- PASSAGE TO READ -

+ + +

# How do you rationalize the denominator and simplify sqrtx/(sqrtx+sqrt3)?

Jun 30, 2016

$\frac{\sqrt{x}}{\sqrt{x} + \sqrt{3}} = \textcolor{b l u e}{\frac{x - \sqrt{3 x}}{x - 3}}$

#### Explanation:

For the general expression: $\left(a + b\right)$
the conjugate is $\left(a - b\right)$
and the product of an expression times its conjugate is
$\textcolor{w h i t e}{\text{XXX}} \left(a + b\right) \cdot \left(a - b\right) = {a}^{2} - {b}^{2}$

If $a$ and/or $b$ are square roots this lets us get rid of the square roots.

For the given example $\frac{\sqrt{x}}{\sqrt{x} + \sqrt{3}}$

multiplying both the numerator and denominator by the conjugate of $\left(\sqrt{x} + \sqrt{3}\right)$ lets us remove the square roots from the denominator.

$\textcolor{w h i t e}{\text{XXX}} \frac{\sqrt{x}}{\sqrt{x} + \sqrt{3}} \times \frac{\sqrt{x} - \sqrt{3}}{\sqrt{x} - \sqrt{3}}$

$\textcolor{w h i t e}{\text{XXX}} = \frac{\sqrt{x} \cdot \left(\sqrt{x} - \sqrt{3}\right)}{x - 3}$

$\textcolor{w h i t e}{\text{XXX}} = \frac{x - \sqrt{3 x}}{x - 3}$

+ + +

- DATA SUPPLIED -
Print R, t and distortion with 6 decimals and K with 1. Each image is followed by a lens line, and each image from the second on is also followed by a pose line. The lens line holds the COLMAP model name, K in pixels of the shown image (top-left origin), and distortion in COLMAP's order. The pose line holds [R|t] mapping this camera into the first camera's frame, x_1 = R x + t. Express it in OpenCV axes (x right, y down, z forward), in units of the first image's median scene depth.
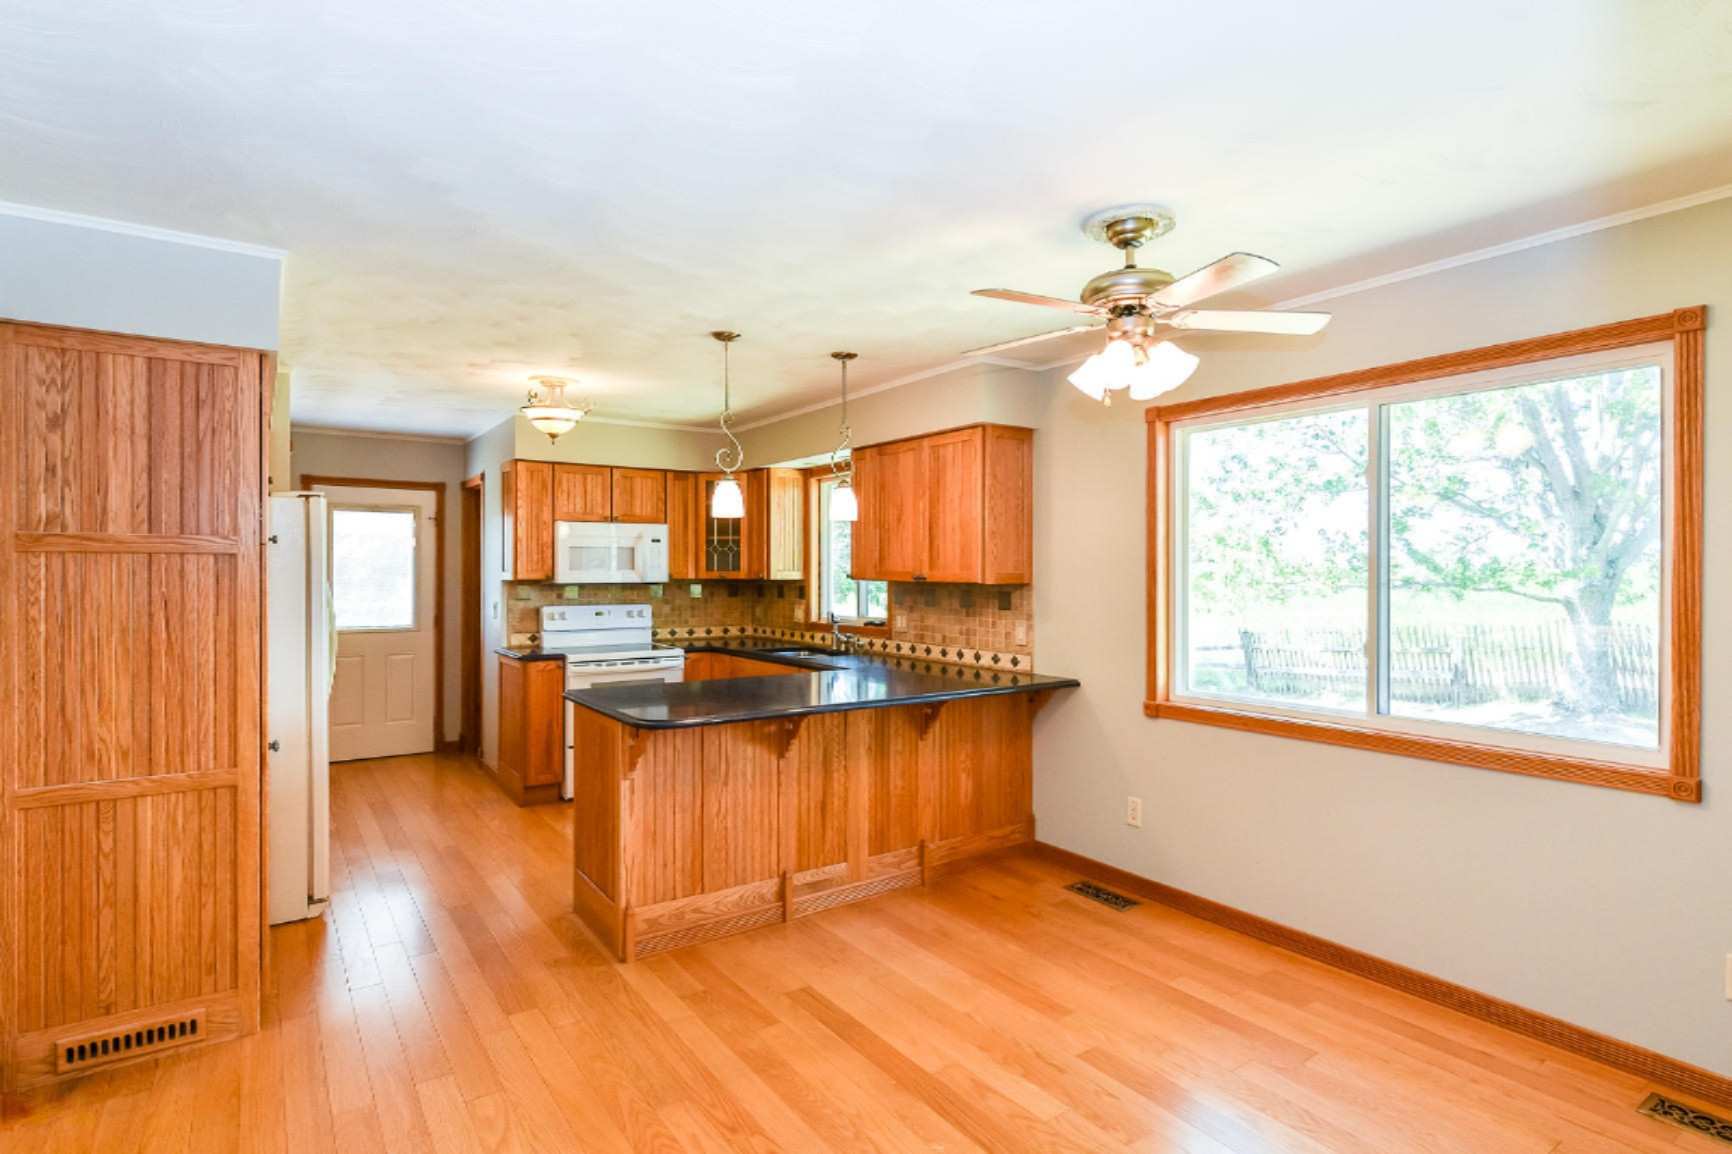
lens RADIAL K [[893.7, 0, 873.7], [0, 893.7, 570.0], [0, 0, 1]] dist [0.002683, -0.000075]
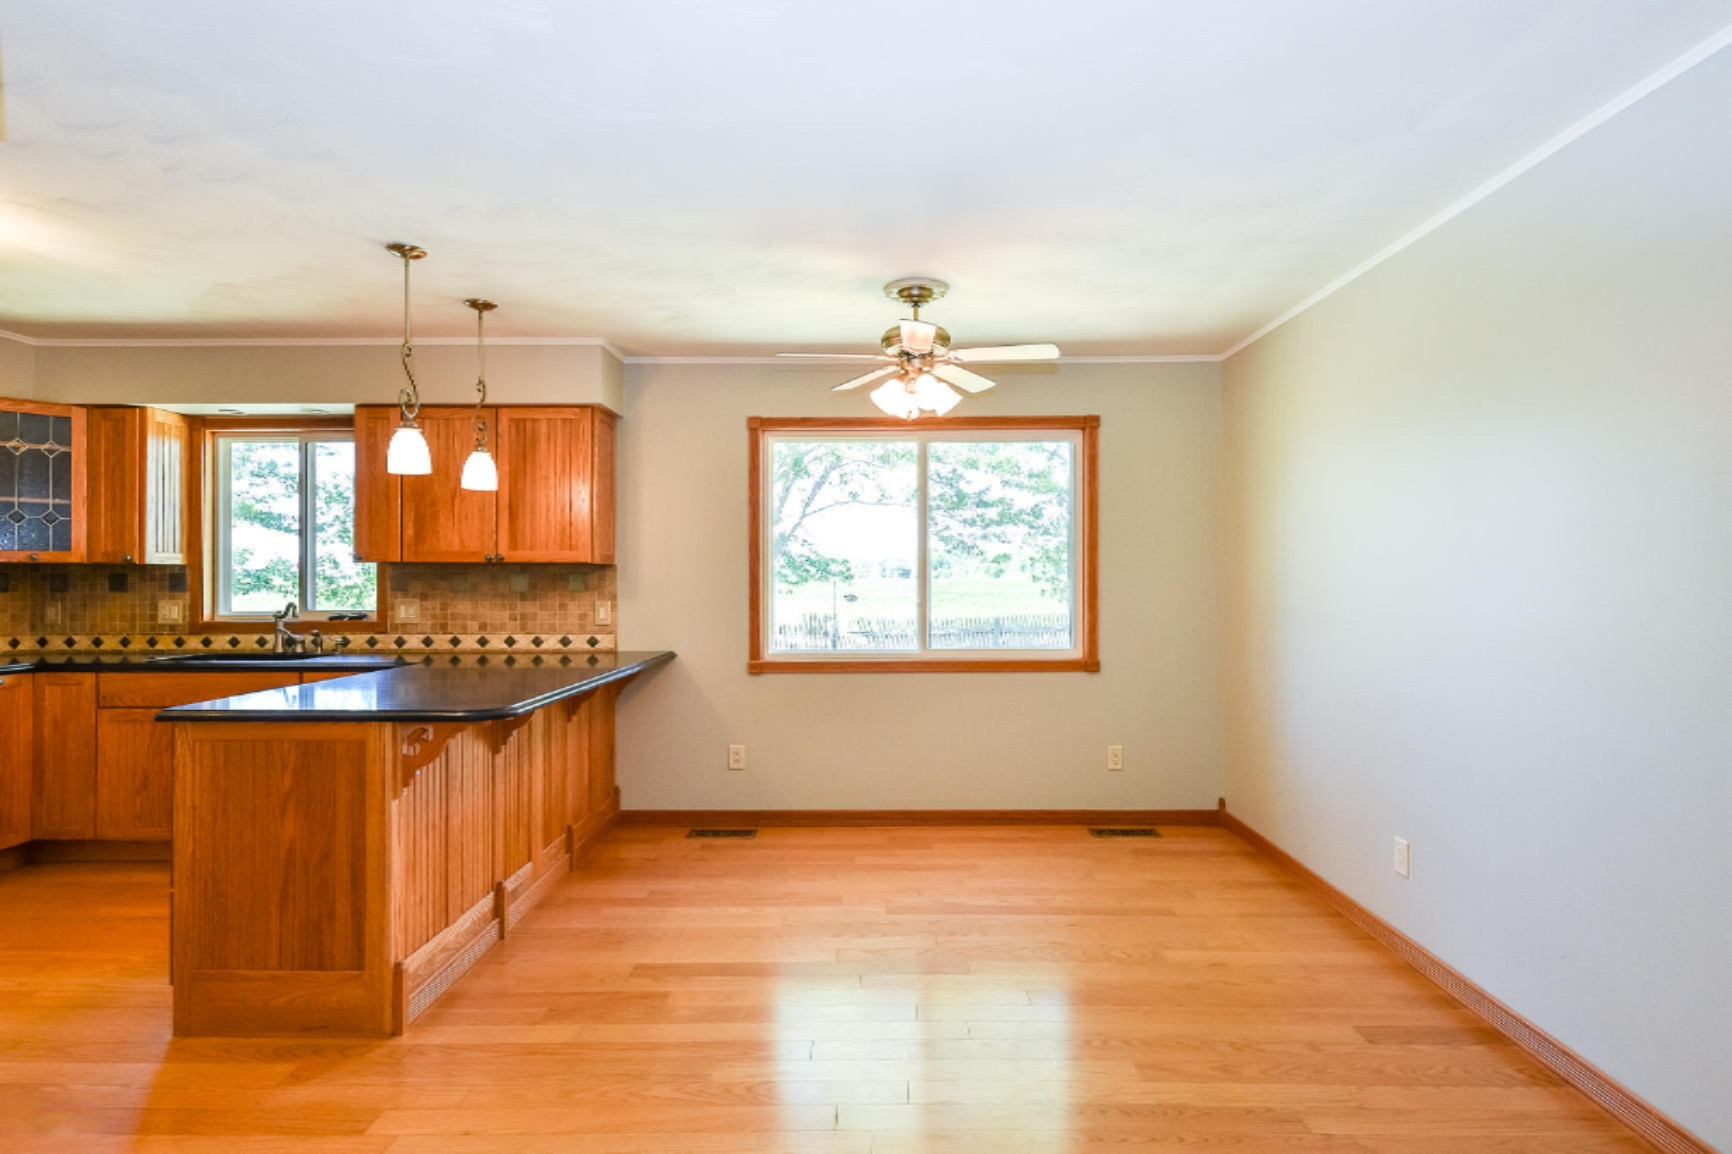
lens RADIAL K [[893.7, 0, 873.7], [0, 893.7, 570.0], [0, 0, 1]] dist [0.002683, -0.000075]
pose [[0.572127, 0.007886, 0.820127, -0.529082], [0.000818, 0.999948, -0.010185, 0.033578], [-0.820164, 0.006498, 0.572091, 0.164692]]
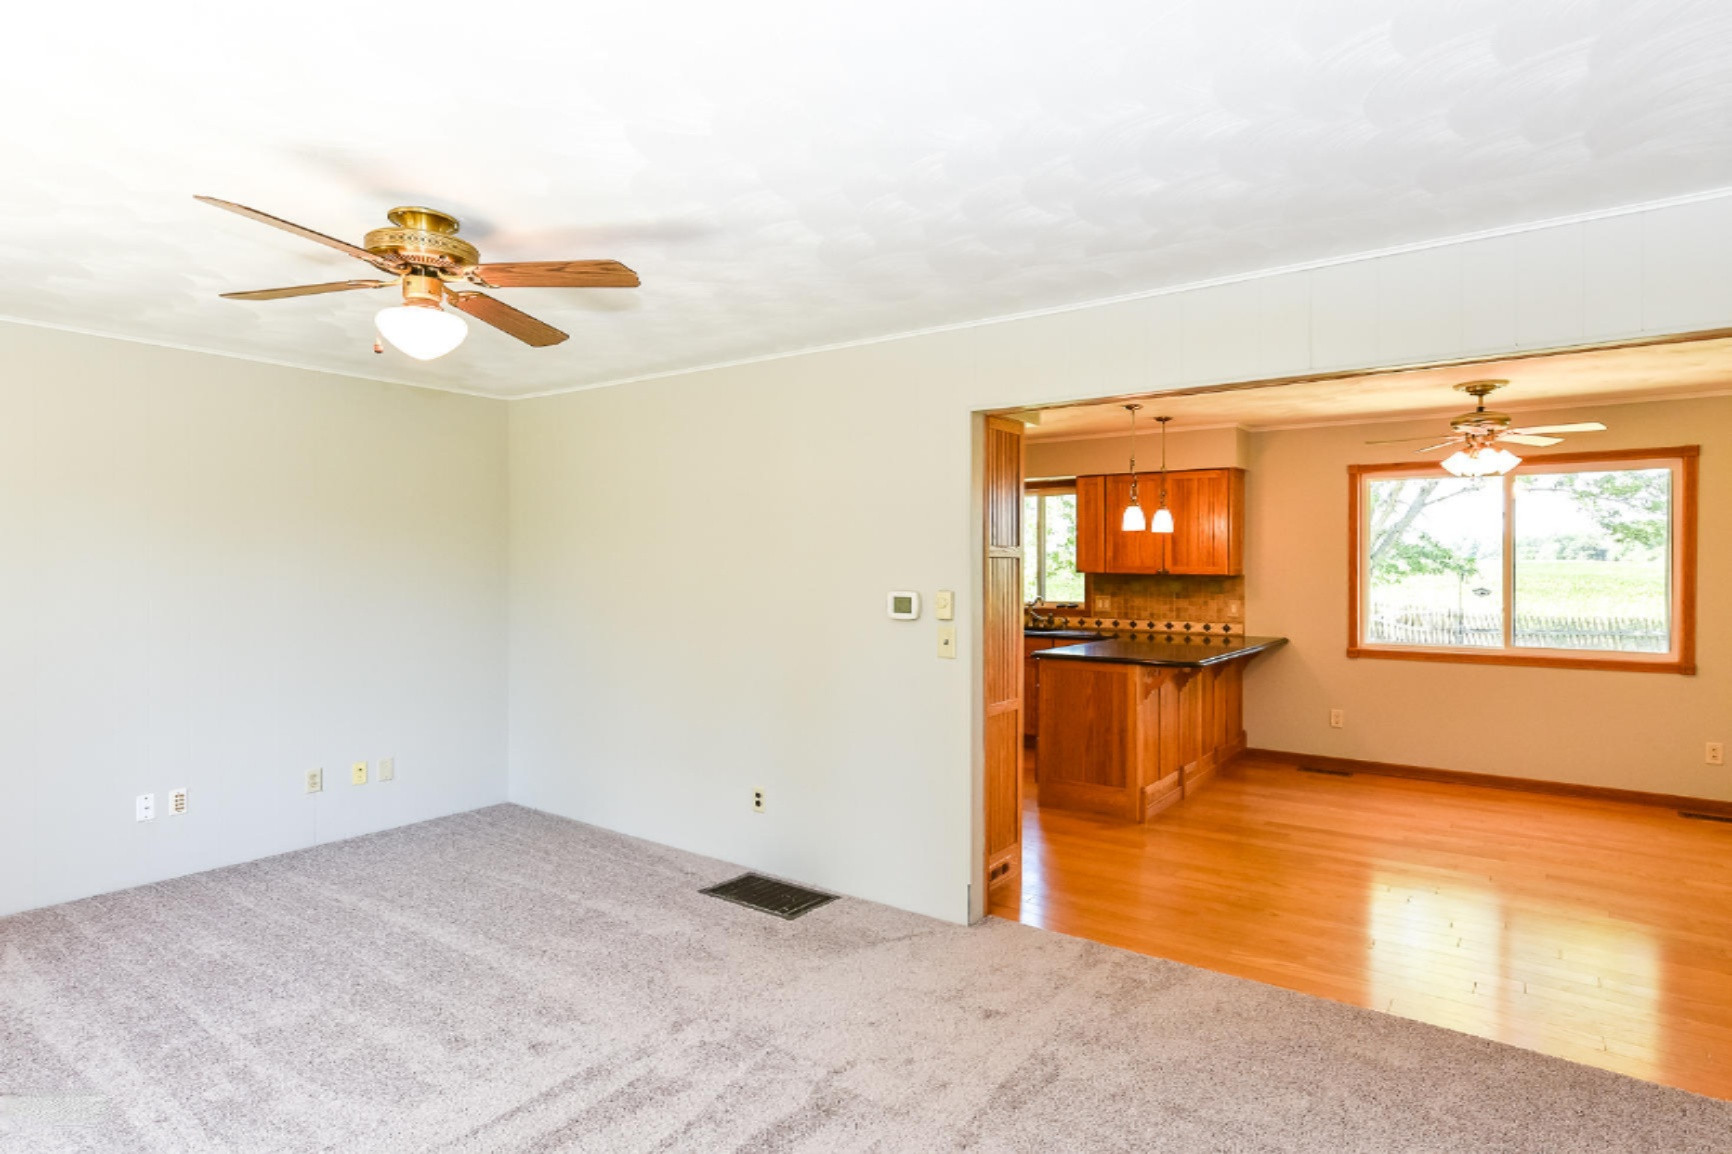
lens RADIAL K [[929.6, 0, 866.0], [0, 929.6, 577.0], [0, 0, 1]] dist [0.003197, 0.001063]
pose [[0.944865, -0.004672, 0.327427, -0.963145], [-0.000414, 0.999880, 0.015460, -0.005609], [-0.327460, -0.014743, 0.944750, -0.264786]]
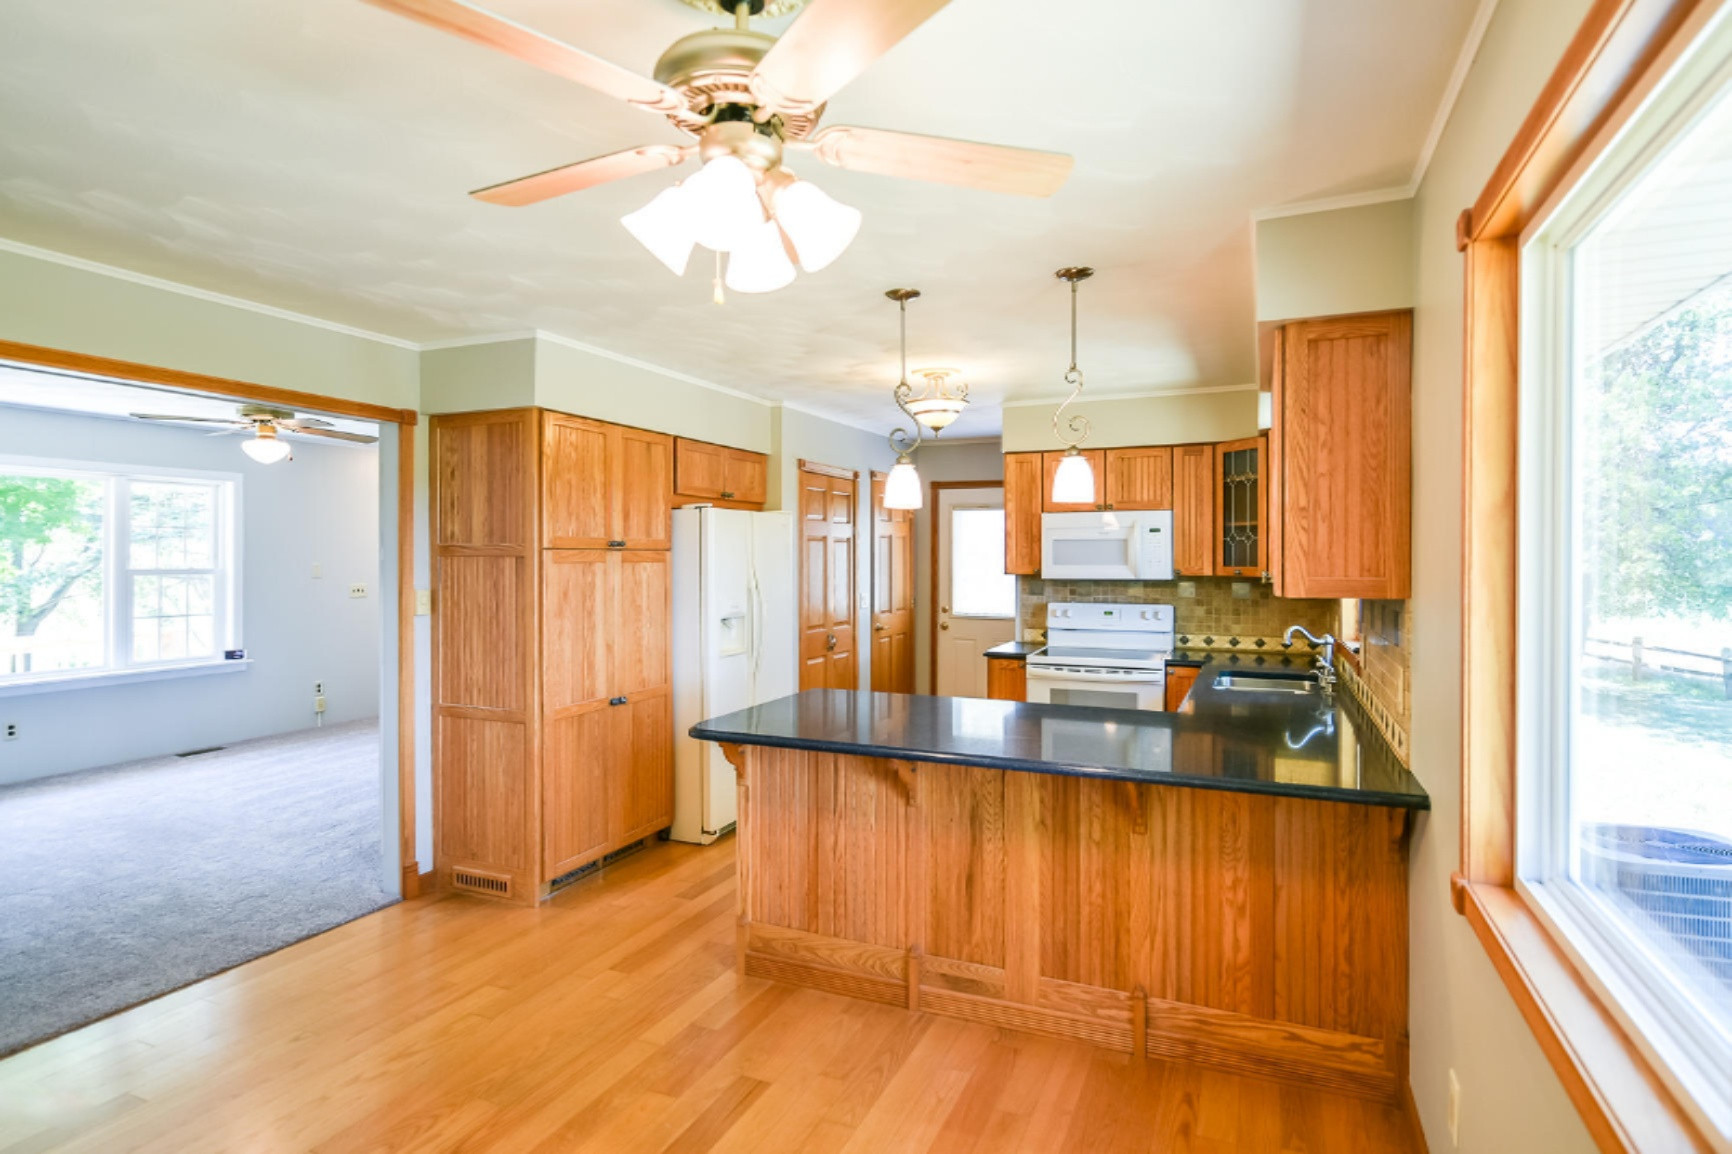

+ + +

- TASK OBJECTIVE -
In the worked solution on rationalizing the denominator, what final simplified form does it give for √x/(√x + √3)?

- SOLUTION FOR THIS PROBLEM -
(x − √(3x))/(x − 3)